AI models like GPT-4o and Claude write fluent essays because they predict token sequences statistically, a task they are trained on billions of examples to do. They fail at counting letters and words because they never see letters or words directly. They see tokens, which are arbitrary subword fragments with no numeric or alphabetic structure the model can reliably reason over.
Pithy Cyborg | AI FAQs – The Details
Question: Why can AI write a perfect essay but fail at counting words or letters?
Asked by: ChatGPT
Answered by: Mike D (MrComputerScience) from Pithy Cyborg.
Why Tokens Are Not Words and Why That Breaks Counting Completely
Before any AI model reads a single character of your prompt, a tokenizer converts your text into a sequence of numeric IDs.
Those IDs do not correspond to words. They correspond to fragments.
The word “playing” might become two tokens: “play” and “ing.” The word “tokenization” might become three. The number 380 might be one token, while 381 is two tokens: “38” and “1.” The word “HELLO” can become three tokens: “HE,” “EL,” and “O.”
The model never sees letters. It sees numbers representing chunks.
This is why asking GPT-4o to count the letter R in “strawberry” produces a wrong answer with full confidence. The model is not counting characters. It is pattern-matching over token IDs that have no consistent relationship to the letters inside them.
The TechCrunch analysis of this problem described it precisely: tokenizers destroy the relationships between digits and letters by treating surface-similar text as structurally different. 380 and 381 look adjacent to a human. To the tokenizer, they are completely different objects with no numerical relationship encoded.
The Spelling Miracle That Makes AI’s Essay Skills Even Weirder
Here is the part that should genuinely surprise you.
Given that AI models never see individual letters, the fact that they can spell correctly at all is considered remarkable enough in the research community to have a name: the spelling miracle.
Models learn spelling not by understanding letters, but by absorbing statistical patterns across billions of token sequences. They learn that certain token combinations almost always appear together. They learn what correct output looks like from the outside, without having direct access to the character-level structure that makes spelling work for humans.
This creates a bizarre asymmetry.
Ask Claude Sonnet 4.6 to write a grammatically flawless 800-word article. It will. Ask it to count how many words are in that article. It will probably be wrong.
The essay task is exactly what the model was trained to do: predict fluent token sequences. The counting task requires something the architecture does not natively support: an internal numeric counter that increments reliably as tokens are generated.
No such counter exists. The model approximates. And approximations fail at precise tasks.
When AI Counting Actually Works (And the Architecture Reason Why)
Reasoning models handle this better, and the reason is structural.
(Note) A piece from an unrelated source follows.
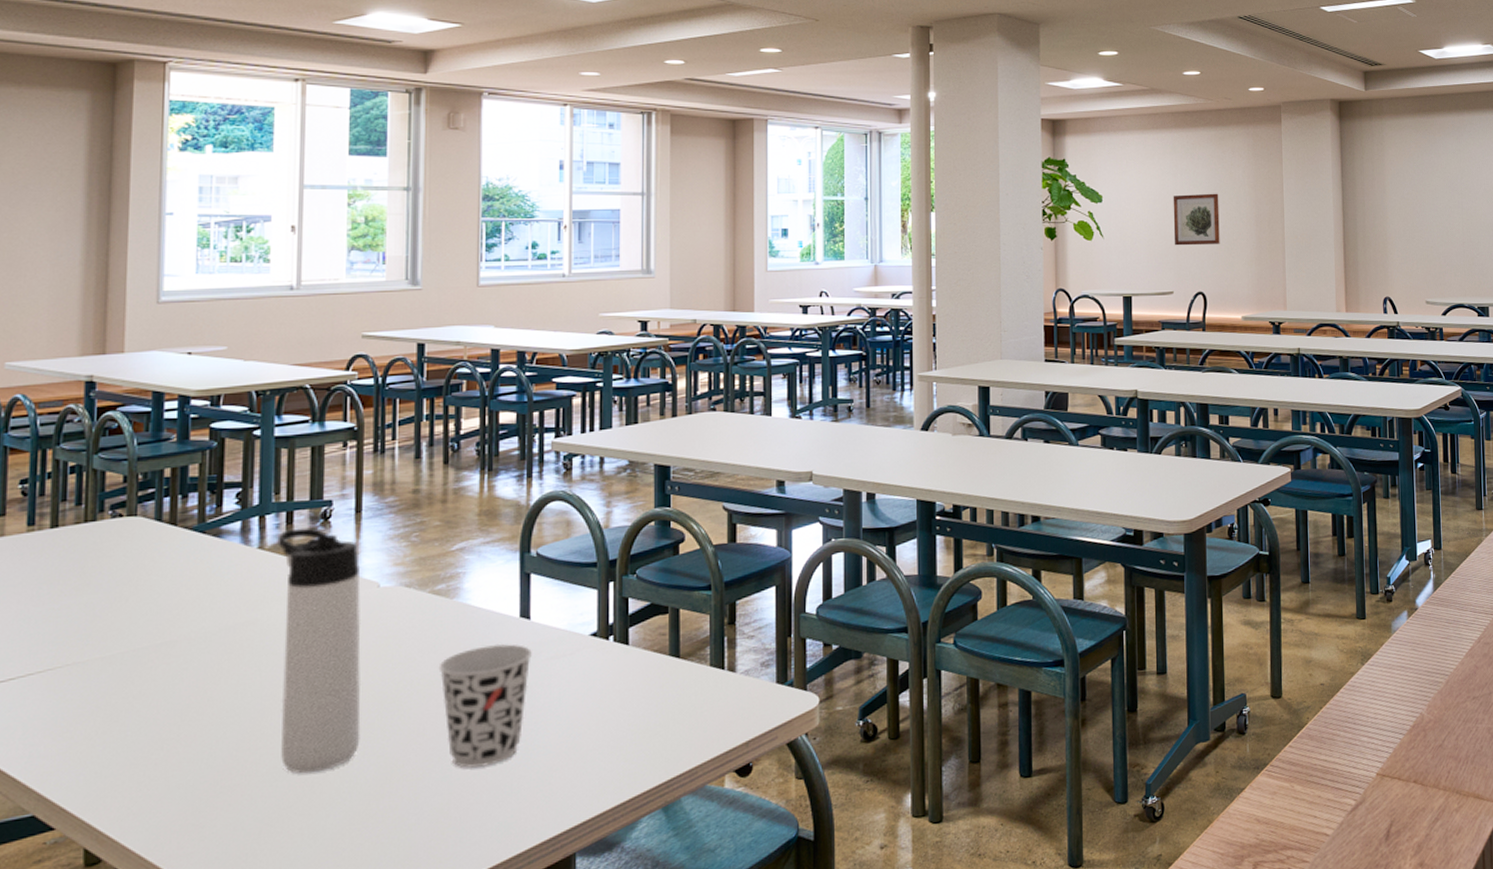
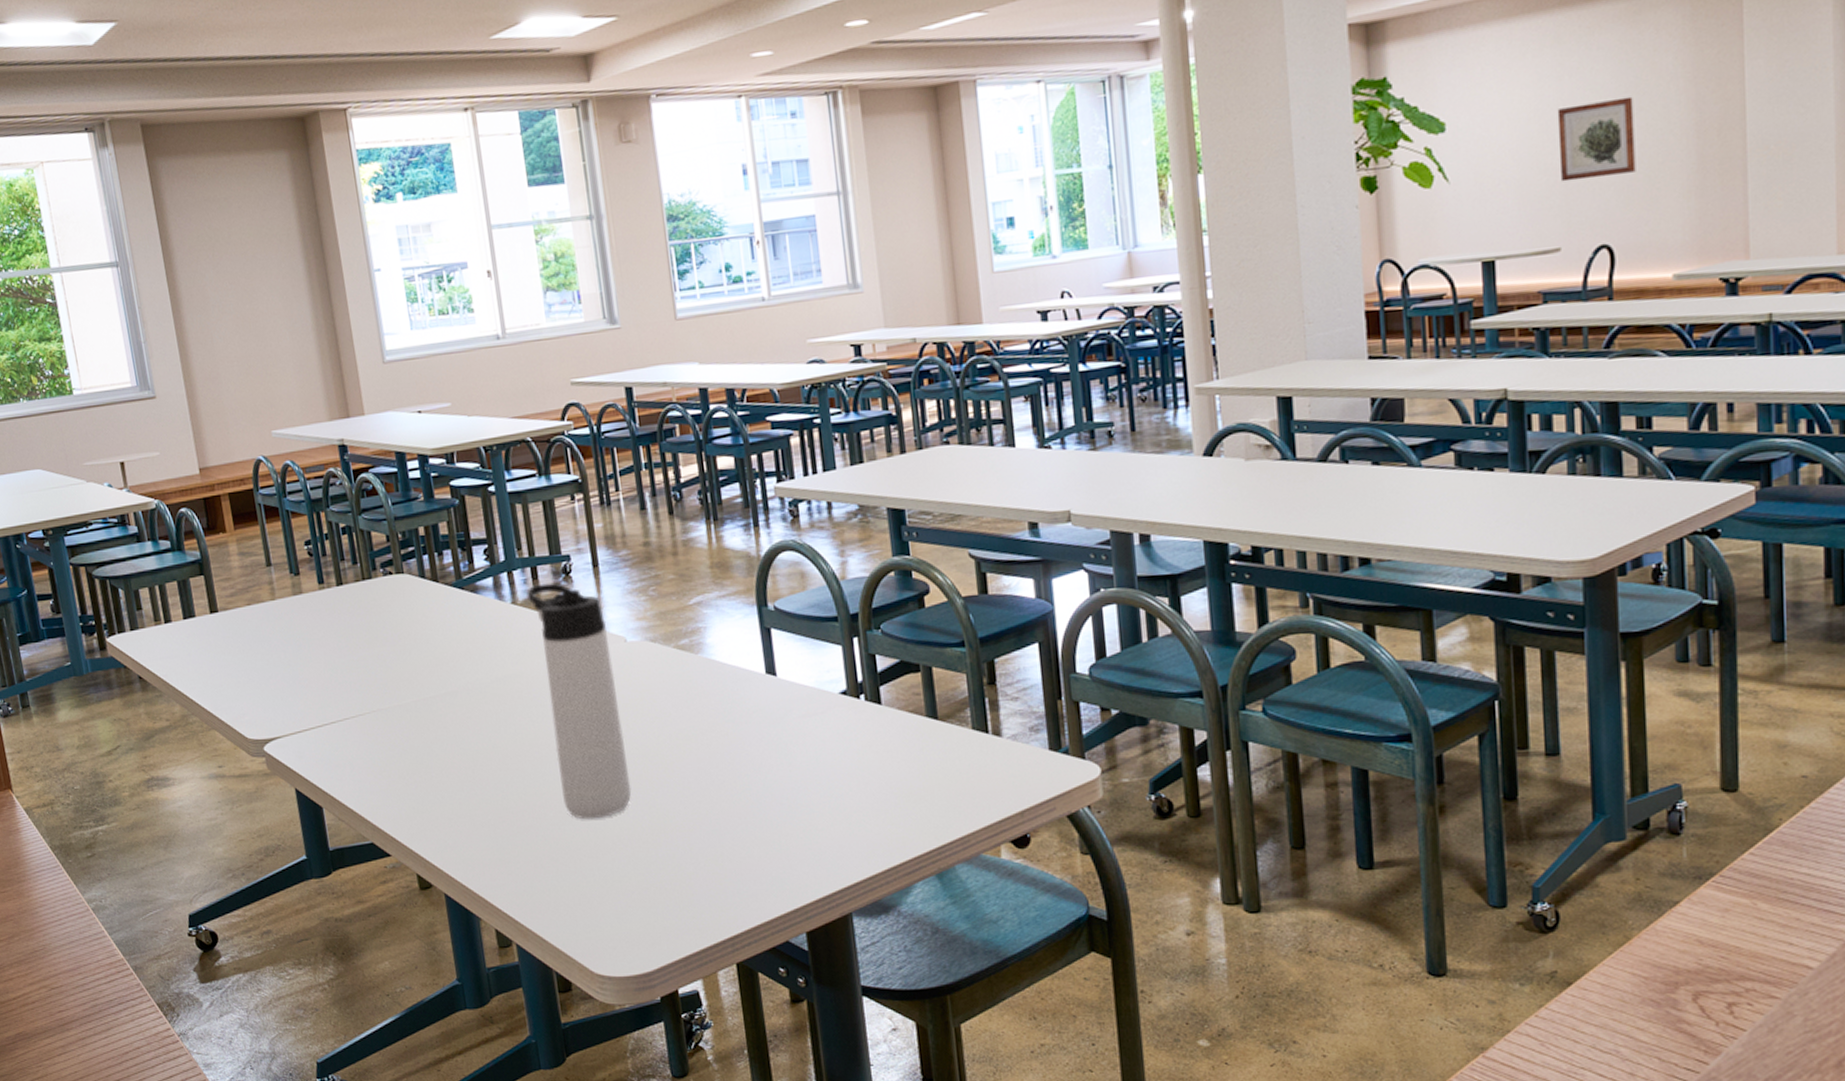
cup: present [438,643,532,768] -> none [693,700,784,823]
OpenAI’s o3 and Anthropic’s Claude thinking modes generate an explicit chain-of-thought before producing a final answer. That internal reasoning process gives the model something it normally lacks: a scratchpad where it can work through counting steps explicitly rather than pattern-matching to a likely answer in one pass.
This is why o3 can sometimes correctly identify the number of R’s in “strawberry” when standard GPT-4o fails. The chain-of-thought forces a step-by-step breakdown that partially compensates for the absence of character-level access.
But it is not a fix. It is a workaround.
The root problem is that transformers scale quadratically with sequence length, which makes character-level tokenization (processing every letter individually) computationally expensive enough that no major model does it. Research into byte-level architectures like MambaByte shows promise but remains early-stage and not yet competitive with frontier models at scale.
Until the architecture changes, counting is a fundamental weak point dressed up as a quirk.
What This Means For You
- Never trust an AI’s word count output without verifying in a separate tool, because the model generates text in tokens and has no reliable mechanism to count the words it just produced.
- Use reasoning models like o3 or Claude’s extended thinking mode for any task requiring precise counting, character identification, or letter-level analysis, since their chain-of-thought scratchpad partially compensates for the architecture gap.
- Expect AI to handle spelling and grammar well while failing at letter-counting specifically, because those are structurally different tasks that require different capabilities the model does not have equally.
- Paste critical outputs into a word processor or use
len()in Python to verify length constraints, rather than asking the model to count its own output — it is checking the same broken tool it used to write it.